Fallon put up another map. “The problems are the distance for the looking, and their DU shields, so there are areas where it’s more best guess and logic than actual seeing. The DUs working with them are highly skilled, so I didn’t want to push it, risk leaving a trace they’d pick up.”
“It’s bigger than I thought.” Will rose to walk closer to the map.
“Thirty-five acres, walled and shielded. I’ve marked the guard posts, and they have sentries patrolling twenty-four-seven. Additional security with the black magick shields. I watched a couple of deer drop when they got about three feet from the wall. When we’re ready, we won’t worry about traces or alerts, and take them down.”
“Can we?” Kim, a woman with courage and brains Fallon respected, stood as well, walked closer to the maps. “There’s no point losing people before we get through the wall.”
“We’ll take it down. Not all the buildings are going to be fortified or shielded. That takes too much power, and too many supplies. But we can count on the prisons—they have two—the armory, and other key buildings having their shields and fortifications.”

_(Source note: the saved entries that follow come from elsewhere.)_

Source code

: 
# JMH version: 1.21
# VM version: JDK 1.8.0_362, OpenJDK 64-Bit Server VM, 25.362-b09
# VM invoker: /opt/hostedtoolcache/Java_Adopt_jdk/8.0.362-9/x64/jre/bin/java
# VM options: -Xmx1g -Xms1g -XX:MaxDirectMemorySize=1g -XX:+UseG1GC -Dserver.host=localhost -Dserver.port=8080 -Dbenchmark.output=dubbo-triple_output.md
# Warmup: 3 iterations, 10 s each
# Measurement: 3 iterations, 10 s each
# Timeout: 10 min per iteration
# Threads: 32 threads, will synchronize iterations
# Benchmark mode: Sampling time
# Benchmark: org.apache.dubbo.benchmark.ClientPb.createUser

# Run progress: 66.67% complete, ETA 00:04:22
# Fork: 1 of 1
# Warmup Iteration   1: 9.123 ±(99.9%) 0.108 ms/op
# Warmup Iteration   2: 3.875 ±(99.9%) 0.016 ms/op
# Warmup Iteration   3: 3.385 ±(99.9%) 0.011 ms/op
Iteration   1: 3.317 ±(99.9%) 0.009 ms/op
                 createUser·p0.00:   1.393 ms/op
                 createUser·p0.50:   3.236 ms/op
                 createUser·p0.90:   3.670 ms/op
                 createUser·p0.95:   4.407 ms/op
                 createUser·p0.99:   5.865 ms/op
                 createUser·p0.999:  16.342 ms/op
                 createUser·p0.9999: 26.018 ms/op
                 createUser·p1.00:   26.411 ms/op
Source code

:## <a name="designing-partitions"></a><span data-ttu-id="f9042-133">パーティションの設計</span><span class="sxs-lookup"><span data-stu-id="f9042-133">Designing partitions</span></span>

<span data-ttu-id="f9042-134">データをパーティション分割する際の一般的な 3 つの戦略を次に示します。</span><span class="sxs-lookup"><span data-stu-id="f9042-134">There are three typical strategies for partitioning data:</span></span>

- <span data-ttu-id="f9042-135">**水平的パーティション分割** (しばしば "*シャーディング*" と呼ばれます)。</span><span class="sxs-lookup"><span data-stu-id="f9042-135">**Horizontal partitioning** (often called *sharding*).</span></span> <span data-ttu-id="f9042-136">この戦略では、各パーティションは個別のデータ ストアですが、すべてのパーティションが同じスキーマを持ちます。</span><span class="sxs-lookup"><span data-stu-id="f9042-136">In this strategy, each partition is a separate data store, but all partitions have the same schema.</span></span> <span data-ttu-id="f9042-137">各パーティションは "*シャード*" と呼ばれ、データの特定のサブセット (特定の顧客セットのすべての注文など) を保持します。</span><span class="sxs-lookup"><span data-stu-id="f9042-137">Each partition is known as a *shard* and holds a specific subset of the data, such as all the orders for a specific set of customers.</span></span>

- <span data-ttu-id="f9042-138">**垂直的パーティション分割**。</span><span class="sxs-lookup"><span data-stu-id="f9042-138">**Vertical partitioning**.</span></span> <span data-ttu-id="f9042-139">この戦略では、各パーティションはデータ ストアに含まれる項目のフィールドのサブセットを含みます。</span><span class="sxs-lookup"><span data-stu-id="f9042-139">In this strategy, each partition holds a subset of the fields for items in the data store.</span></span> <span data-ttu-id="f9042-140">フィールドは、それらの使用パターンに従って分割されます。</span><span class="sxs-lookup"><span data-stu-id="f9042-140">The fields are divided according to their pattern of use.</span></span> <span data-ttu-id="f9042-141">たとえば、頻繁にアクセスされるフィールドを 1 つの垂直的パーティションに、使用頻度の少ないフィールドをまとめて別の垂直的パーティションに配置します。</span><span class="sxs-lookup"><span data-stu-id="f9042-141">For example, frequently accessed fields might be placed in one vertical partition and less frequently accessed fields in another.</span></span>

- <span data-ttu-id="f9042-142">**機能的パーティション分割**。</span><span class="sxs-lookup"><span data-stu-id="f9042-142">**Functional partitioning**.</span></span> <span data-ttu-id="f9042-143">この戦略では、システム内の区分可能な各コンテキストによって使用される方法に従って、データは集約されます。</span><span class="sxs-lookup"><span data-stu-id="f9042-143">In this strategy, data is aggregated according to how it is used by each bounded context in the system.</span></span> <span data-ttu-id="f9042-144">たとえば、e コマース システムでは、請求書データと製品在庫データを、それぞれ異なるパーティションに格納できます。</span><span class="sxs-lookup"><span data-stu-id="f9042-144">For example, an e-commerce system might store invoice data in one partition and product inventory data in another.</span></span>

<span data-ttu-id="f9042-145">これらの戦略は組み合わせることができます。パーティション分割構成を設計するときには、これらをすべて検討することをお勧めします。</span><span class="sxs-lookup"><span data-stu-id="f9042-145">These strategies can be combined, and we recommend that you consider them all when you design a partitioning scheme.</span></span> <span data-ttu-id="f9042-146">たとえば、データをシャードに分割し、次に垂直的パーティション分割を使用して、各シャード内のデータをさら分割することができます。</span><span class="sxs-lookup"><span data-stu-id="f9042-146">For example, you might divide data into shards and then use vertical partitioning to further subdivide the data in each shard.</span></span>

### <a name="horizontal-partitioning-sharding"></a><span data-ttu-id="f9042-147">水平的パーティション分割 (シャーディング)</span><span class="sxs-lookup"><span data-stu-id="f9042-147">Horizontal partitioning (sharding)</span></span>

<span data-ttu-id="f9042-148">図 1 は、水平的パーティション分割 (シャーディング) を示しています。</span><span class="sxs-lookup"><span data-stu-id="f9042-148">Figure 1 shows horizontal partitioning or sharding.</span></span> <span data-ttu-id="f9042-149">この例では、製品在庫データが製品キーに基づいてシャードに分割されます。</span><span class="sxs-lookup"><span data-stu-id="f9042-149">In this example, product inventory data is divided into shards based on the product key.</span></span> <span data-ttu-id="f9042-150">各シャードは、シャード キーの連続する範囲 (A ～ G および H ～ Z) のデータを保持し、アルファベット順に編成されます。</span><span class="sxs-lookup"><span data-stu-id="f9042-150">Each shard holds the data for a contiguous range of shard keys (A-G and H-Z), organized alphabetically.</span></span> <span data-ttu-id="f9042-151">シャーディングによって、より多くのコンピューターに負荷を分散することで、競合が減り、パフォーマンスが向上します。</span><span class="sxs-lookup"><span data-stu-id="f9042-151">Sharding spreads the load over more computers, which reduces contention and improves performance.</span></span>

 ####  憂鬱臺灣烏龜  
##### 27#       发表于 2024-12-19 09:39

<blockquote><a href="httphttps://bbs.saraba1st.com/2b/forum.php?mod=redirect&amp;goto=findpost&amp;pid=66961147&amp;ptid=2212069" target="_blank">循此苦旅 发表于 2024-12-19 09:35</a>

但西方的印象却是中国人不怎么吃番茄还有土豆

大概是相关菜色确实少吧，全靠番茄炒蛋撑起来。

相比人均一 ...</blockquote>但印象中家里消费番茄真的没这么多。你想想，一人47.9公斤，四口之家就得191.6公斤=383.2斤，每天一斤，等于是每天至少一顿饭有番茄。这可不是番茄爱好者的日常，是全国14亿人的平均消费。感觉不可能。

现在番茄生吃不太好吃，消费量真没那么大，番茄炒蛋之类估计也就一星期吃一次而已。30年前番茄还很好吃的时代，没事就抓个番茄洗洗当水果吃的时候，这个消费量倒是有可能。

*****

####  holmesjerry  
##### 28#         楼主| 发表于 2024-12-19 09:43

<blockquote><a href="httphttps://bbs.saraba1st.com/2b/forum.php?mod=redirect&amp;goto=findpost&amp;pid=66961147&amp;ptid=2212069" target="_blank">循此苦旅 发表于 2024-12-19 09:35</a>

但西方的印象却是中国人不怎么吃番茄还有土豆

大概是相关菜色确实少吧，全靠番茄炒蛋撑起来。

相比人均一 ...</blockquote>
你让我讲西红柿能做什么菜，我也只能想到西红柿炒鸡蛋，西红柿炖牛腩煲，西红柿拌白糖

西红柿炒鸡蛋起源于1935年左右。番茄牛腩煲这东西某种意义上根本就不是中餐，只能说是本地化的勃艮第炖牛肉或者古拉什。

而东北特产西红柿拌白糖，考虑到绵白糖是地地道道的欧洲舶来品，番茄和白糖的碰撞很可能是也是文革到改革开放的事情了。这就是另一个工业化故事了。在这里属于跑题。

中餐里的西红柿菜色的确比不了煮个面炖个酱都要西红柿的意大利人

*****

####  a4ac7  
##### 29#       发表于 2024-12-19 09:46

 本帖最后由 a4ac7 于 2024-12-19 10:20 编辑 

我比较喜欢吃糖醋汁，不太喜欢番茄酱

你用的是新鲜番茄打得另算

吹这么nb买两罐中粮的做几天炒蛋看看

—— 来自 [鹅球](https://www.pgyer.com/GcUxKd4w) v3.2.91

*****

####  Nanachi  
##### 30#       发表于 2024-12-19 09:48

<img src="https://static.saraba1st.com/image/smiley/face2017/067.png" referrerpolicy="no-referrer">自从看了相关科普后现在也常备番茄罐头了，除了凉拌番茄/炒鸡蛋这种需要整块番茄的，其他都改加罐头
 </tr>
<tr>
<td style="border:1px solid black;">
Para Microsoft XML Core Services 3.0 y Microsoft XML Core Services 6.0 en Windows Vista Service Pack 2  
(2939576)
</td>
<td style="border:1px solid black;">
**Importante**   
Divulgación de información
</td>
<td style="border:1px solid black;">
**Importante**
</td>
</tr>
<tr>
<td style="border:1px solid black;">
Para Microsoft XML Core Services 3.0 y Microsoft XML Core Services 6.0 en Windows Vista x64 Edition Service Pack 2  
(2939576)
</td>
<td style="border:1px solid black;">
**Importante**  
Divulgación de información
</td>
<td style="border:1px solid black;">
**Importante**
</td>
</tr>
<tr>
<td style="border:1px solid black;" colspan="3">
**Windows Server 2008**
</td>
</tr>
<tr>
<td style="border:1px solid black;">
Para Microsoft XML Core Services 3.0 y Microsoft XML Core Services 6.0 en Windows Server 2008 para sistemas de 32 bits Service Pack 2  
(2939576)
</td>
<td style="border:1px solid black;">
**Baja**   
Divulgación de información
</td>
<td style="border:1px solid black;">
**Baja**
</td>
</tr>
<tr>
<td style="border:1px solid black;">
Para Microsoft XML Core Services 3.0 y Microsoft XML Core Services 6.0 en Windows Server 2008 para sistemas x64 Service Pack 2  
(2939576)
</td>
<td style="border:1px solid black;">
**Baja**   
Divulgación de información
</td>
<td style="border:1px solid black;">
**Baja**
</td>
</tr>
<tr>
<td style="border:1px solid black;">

She went over the layout section by section, asked Chuck to fill in with his bits of intel.
“So, we think they have somewhere between four and five hundred troops in the base at any given time. And possibly another fifty Raiders who use the base between raids by virtue of an alliance.”
She nodded at Poe. “They rotate them out, do some training there, have designated squads for raids and Uncanny sweeps. As far as we can tell, Raiders don’t serve on security, as guards, or the basic workforce.”